Task prompt:
Rewrite the rows below, starting with the line with "son environnement général ;" and going on through the line with "les conditions nécessaires", so that "plan" becomes "programme" and everything else stays the same.

Stored data:
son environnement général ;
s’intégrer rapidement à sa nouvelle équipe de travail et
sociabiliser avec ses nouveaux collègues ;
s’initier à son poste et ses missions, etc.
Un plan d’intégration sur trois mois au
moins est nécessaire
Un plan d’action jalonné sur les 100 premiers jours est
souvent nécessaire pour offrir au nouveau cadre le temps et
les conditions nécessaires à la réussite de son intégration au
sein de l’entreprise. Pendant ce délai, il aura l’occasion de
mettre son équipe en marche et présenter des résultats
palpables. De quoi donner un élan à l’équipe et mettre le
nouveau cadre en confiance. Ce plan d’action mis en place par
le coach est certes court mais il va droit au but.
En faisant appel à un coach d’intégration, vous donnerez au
---
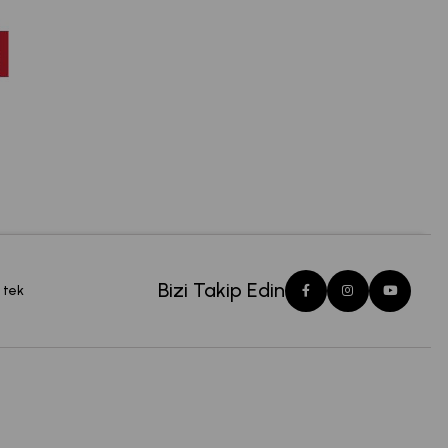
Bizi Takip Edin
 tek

Response for this exercise:
son environnement général ;
s’intégrer rapidement à sa nouvelle équipe de travail et
sociabiliser avec ses nouveaux collègues ;
s’initier à son poste et ses missions, etc.
Un programme d’intégration sur trois mois au
moins est nécessaire
Un programme d’action jalonné sur les 100 premiers jours est
souvent nécessaire pour offrir au nouveau cadre le temps et
les conditions nécessaires à la réussite de son intégration au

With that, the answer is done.